• Exercise details
Return each line of the listing that has the word "device" in it.

• Source records
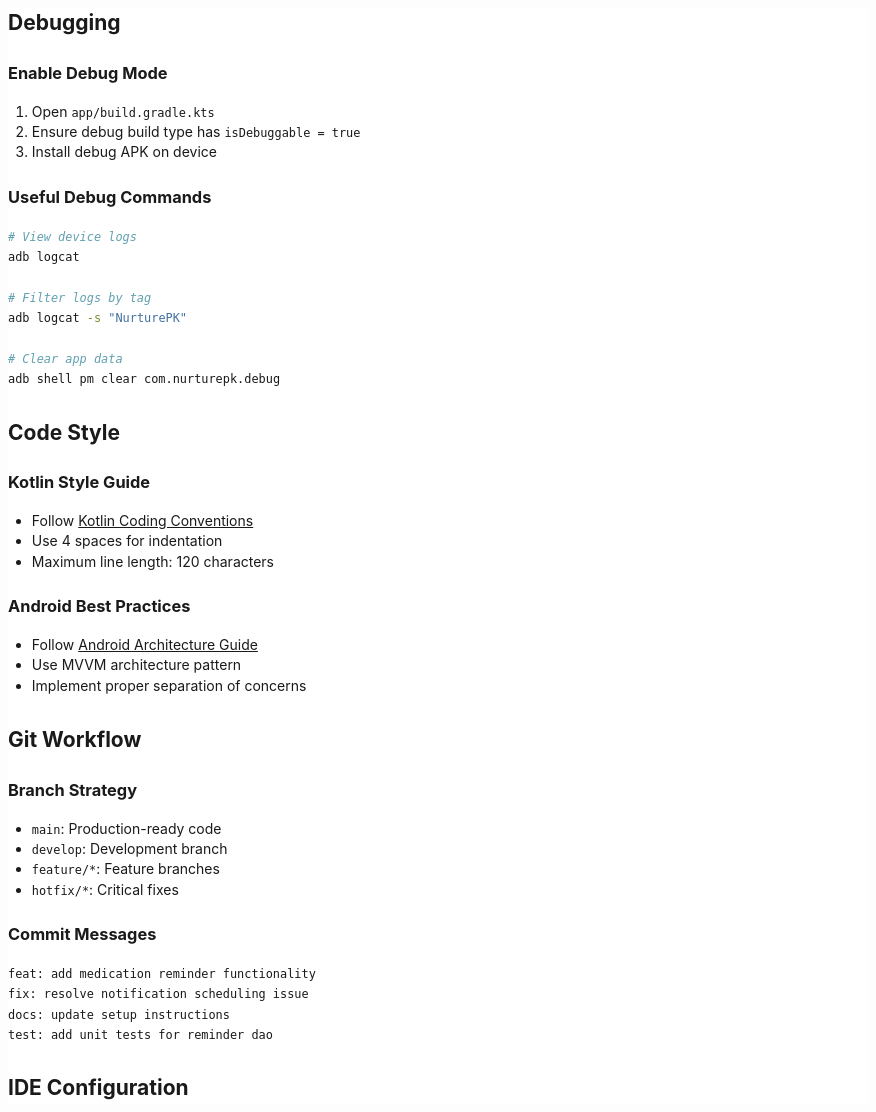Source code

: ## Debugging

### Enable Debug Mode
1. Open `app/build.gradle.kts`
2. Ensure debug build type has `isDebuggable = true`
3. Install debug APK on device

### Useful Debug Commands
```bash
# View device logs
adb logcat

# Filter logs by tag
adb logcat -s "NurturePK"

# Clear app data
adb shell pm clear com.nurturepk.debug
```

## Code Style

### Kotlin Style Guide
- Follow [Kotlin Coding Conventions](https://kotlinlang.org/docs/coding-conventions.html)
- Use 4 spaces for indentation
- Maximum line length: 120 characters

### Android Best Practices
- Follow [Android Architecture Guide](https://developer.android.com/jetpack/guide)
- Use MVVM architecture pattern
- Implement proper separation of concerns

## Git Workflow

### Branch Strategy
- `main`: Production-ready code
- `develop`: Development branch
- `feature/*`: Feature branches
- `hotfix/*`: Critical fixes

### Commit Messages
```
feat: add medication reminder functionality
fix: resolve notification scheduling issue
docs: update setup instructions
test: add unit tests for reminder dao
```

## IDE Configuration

---

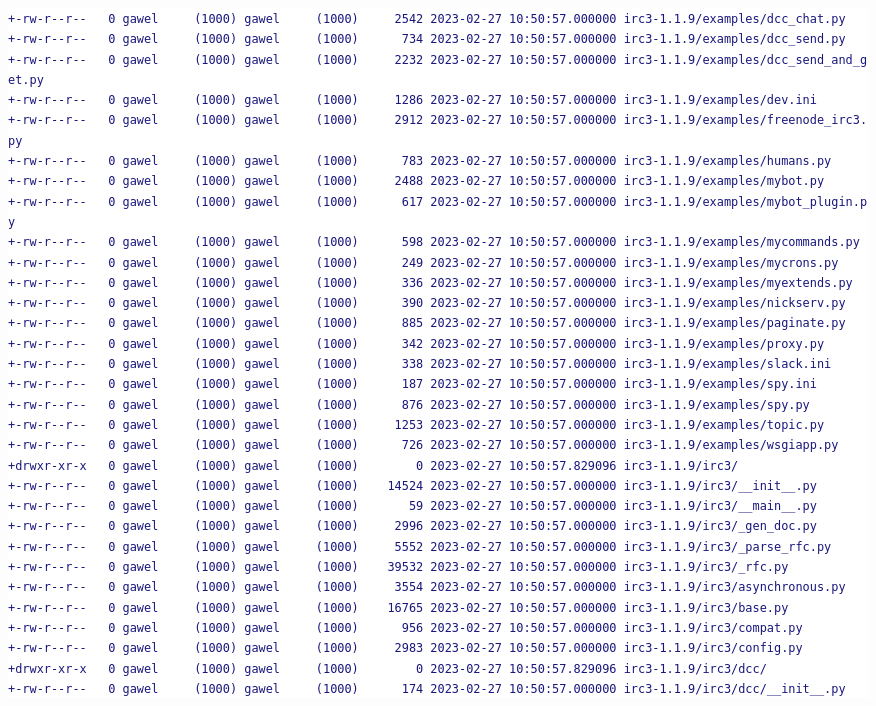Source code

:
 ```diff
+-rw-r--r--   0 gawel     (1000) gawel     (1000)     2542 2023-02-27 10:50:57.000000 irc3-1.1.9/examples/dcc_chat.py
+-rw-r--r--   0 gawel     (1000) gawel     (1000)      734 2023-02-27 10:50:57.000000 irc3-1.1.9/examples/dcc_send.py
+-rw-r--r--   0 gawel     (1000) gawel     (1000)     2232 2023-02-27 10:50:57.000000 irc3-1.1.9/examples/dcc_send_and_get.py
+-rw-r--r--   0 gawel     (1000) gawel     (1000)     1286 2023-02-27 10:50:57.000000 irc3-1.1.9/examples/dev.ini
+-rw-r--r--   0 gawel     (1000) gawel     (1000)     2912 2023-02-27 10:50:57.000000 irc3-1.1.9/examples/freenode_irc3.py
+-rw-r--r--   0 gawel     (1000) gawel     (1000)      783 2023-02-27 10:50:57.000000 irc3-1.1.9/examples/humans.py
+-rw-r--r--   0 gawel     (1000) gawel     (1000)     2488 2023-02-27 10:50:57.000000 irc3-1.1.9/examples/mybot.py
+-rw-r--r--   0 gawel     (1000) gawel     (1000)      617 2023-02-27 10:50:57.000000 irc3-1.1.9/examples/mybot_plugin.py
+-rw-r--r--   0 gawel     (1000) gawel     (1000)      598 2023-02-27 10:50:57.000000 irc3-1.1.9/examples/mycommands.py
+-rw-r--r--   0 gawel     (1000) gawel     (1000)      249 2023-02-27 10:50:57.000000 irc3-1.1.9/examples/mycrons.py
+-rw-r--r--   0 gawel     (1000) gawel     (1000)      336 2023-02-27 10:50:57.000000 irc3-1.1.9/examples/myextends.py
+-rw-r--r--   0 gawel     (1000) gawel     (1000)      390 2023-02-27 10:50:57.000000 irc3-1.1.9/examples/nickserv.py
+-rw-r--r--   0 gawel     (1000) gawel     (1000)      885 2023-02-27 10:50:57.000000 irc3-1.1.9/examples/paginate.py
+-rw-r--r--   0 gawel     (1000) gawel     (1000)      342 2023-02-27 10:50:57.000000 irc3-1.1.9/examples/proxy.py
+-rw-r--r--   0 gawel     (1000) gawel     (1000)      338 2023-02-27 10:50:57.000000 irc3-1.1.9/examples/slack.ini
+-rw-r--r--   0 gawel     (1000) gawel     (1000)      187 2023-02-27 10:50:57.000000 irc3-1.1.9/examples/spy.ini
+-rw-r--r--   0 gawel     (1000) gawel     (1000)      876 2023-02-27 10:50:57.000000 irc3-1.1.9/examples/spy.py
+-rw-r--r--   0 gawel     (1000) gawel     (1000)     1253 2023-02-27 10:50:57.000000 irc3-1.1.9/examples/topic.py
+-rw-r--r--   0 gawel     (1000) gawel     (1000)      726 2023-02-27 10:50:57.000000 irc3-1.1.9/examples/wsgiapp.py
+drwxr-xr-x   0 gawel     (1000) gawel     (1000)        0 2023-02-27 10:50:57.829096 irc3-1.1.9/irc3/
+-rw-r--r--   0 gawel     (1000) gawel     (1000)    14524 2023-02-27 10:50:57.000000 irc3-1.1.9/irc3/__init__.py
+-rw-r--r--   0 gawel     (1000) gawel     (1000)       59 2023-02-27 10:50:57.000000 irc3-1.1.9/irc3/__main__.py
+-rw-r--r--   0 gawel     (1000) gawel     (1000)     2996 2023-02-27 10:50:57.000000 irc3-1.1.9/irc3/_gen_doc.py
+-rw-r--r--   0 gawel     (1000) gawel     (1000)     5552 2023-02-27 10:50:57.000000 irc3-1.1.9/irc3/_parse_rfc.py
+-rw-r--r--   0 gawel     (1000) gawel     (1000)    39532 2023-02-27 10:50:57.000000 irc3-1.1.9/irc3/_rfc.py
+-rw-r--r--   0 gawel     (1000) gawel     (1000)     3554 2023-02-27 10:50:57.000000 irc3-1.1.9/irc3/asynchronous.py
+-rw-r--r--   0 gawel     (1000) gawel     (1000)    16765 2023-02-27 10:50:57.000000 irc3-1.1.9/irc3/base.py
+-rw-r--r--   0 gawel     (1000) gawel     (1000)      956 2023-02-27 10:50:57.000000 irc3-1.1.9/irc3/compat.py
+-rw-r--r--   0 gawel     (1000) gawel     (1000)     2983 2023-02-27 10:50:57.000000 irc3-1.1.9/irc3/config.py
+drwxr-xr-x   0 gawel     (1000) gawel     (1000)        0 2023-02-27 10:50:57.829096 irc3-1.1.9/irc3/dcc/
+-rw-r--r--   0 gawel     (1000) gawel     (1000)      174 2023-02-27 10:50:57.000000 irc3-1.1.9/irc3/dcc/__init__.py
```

• Written reply
3. Install debug APK on device
# View device logs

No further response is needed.